Peter wrote: Out of curiosity, how do we have 10 consecutive positive divisors if $ 8\not|\ n$? I undestand second condition: exist divisors $ d_{k + 1} > d_k + 10.$ Among divisors $ d_{k}$ and $ d_{k + 1}$ had 10 consequitive numbers. If we have 10 consequitive divisors, then $ n=2^3*3^2*5^2*7*11$.

(i.) $ n$ has exactly 144 distinct positive divisors, (ii.) there are ten consecutive integers among the positive divisors of $ n$. Say the 10 consecutive divisors in (ii.) are $ k,~k + 1,\ldots,~k + 9$. Then, $ 2^3,3^2,5,7$ all divide the $ \mbox{lcm}(k,k + 1,\ldots,k + 9).$ So, in order to satisfy (i.) and (ii.), we require that $ n = 2^{\nu_2}3^{\nu_3}5^{\nu_5}\cdots$ or i.e. $ n = \prod_{p\mid n} p^{\nu_p}$ where $ \nu_p\ge 0$ for all primes $ p \mid n$, and moreover $ \nu_2\ge 3$, $ \nu_3\ge 2$, $ \nu_5\ge 1$, and $ \nu_7 \ge 1$. Let $ N = 2^5*3^2*5*7*11$ and note that $ N$ satisfies (i.) and (ii.).
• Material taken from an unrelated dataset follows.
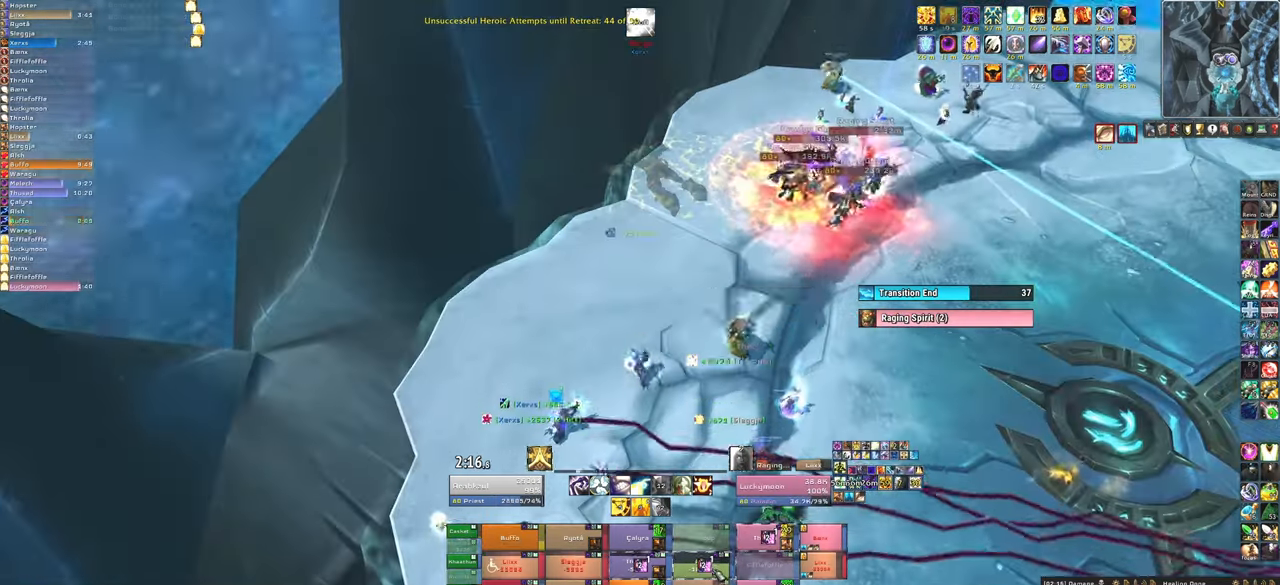
{"keys": ["f"], "mouse": ["left"], "events": [[301, "f", "down"], [301, "mouse_left", "down"], [401, "mouse_left", "up"], [434, "f", "up"], [434, "mouse_left", "down"], [501, "f", "down"]]}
As $ 144 = 2^4 * 3^2$, it follows that $ \nu_p$ can only be $ 1,2,3,5,7,8,11,\ldots$ for each $ p$. Notice that $ 2^{11} * 3^2 * 5 * 7 > N$ implies that $ \nu_2\le 8$ which in turn forces $ \nu_p\le 8$ for each $ p$. This greatly reduces the number of possibilities for the exponents of $ n$. Yet, there is still work to be done. From here one needs to argue that the choice of $ N$ above is least possible. Altogether, we have that $ \nu_2\le 8$ and one can similarly obtain that $ \nu_3\le 5,\nu_5\le 3,\nu_7\le 2,$ and $ \nu_{11}\le 1$. Also, we claim that no prime $ > 11$ can divide $ n$. Keep in mind that $ 2^3*3^2*5*7 \mid n$. Suppose there was such an $ n$ smaller than our choice $ N$ and a prime $ p > 11$ such that $ p\mid n$, then in order to satisfy (ii.): \[ 2^3*3^2*5*7*p^{\nu_p} \le N \mbox{~~i.e~~} p^{\nu_p} \le 44 \] in which we obtain that $ \nu_p = 1$. But in order to satisfy also (i.), we now have the stronger statement that \[ 2^3*3^2*5^2*7*p \le N \mbox{~~i.e~~} p \le 44/5 < 9. \] Thus, the claim follows. Altogether, the only possibilities are $ \nu_2 = 3,5,7,$ or $ 8$, $ \nu_3 = 2,3,$ or $ 5$, $ \nu_5 = 1,2,$ or $ 3$, $ \nu_7 = 1$ or $ 2$, and $ \nu_{11} = 0$ or $ 1$. Simple (yet tedious) analysis gives the above choice $ N$ to be the desired solution.